2.3. Er is geen grond voor het oordeel dat de gemeenteraad van Den Haag, in aanmerking genomen de belangen die aan hem ten tijde van de totstandkoming van het raadsbesluit bekend waren of behoorden te zijn, in redelijkheid niet tot het vaststellen daarvan heeft kunnen komen.
Het college heeft zich op het standpunt mogen stellen dat bij wijziging van de uitgangspunten van het beleid, als hiervoor bedoeld, de doelstellingen van de uitbreidingsoperatie per 1 december 2002 niet zouden worden gehaald.
Het besluit van 2 november 2000 is met het in het raadsbesluit neergelegde beleid in overeenstemming. Nu niet is gebleken van bijzondere omstandigheden, op grond waarvan het college van dat beleid af had moeten wijken, heeft de rechtbank in de aangevoerde beroepsgronden terecht geen grond gevonden voor het oordeel dat het college niet in redelijkheid een uitkering, als verzocht, aan appellante heeft kunnen weigeren.
2.4. Het hoger beroep is ongegrond.

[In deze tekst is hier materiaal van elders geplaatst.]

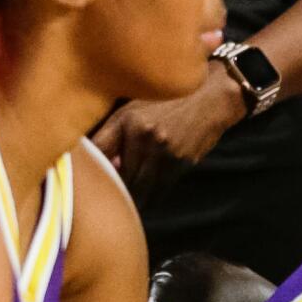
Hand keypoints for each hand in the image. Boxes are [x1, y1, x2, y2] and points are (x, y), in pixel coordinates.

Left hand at [91, 65, 243, 204]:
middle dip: (113, 188)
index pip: (97, 151)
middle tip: (108, 196)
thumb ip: (114, 132)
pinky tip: (147, 197)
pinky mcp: (180, 164)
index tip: (89, 177)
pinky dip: (151, 197)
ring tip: (127, 202)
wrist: (211, 98)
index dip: (91, 167)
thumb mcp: (134, 107)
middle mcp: (143, 136)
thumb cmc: (168, 101)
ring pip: (140, 189)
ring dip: (133, 199)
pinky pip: (159, 190)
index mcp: (127, 119)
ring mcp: (164, 152)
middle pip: (118, 177)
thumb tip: (99, 164)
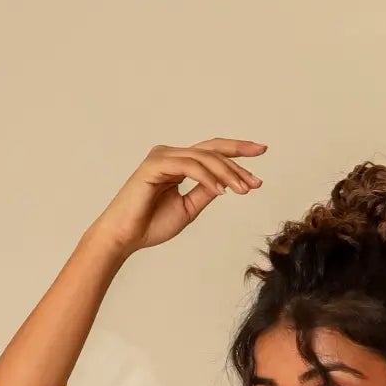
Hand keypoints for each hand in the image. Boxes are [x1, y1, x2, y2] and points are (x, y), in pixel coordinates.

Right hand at [90, 138, 265, 258]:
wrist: (125, 237)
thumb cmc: (151, 225)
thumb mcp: (188, 208)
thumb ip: (206, 192)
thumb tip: (227, 183)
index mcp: (179, 163)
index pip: (212, 152)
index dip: (237, 152)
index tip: (261, 153)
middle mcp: (171, 154)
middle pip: (212, 149)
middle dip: (239, 156)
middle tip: (258, 176)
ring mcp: (162, 156)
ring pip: (204, 157)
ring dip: (227, 173)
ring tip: (243, 190)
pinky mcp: (155, 164)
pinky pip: (189, 166)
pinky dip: (208, 178)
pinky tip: (222, 191)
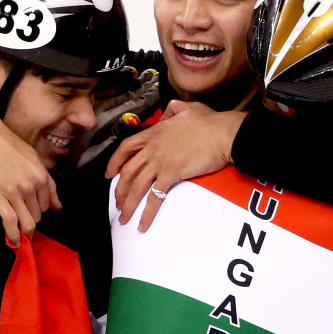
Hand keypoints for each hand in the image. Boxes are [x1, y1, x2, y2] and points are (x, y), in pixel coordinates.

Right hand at [0, 103, 60, 244]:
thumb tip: (57, 206)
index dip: (38, 212)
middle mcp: (31, 184)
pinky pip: (10, 223)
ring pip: (27, 222)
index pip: (46, 205)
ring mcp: (14, 191)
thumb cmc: (4, 144)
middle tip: (20, 222)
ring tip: (20, 238)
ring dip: (24, 233)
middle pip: (37, 215)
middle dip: (30, 221)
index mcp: (41, 174)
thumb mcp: (32, 158)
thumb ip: (47, 183)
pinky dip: (13, 237)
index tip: (30, 215)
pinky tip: (13, 242)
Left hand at [105, 102, 246, 231]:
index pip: (126, 148)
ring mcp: (160, 161)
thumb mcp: (186, 108)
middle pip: (127, 172)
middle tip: (118, 203)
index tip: (109, 174)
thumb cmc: (210, 122)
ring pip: (136, 187)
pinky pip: (155, 197)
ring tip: (124, 218)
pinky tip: (143, 225)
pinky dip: (147, 213)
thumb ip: (172, 110)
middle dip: (119, 191)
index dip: (114, 162)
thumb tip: (166, 114)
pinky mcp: (171, 174)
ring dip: (128, 205)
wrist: (223, 133)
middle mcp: (153, 148)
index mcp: (154, 133)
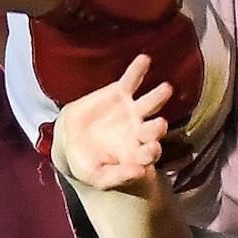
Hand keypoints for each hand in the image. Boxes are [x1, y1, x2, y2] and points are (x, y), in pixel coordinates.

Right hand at [55, 54, 172, 191]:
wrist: (70, 139)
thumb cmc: (87, 162)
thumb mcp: (97, 176)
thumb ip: (117, 177)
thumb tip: (140, 173)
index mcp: (138, 153)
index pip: (150, 153)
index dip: (151, 152)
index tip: (151, 151)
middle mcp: (141, 131)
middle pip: (154, 129)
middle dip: (158, 127)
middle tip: (161, 124)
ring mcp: (133, 111)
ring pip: (150, 103)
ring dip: (158, 96)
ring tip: (166, 89)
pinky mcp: (121, 93)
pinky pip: (132, 80)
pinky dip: (138, 70)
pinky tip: (144, 60)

De aangevallen uitspraak dient te worden bevestigd.
2.5. Voor een proceskostenveroordeling bestaat geen aanleiding.
De Afdeling bestuursrechtspraak van de Raad van State
Recht doende in naam der Koningin:
bevestigt de aangevallen uitspraak.
Aldus vastgesteld door mr. R.W.L. Loeb, Voorzitter, en mr. J.H.B. van der Meer en mr. F.P. Zwart, Leden, in tegenwoordigheid van mr. S. Zwemstra, ambtenaar van Staat.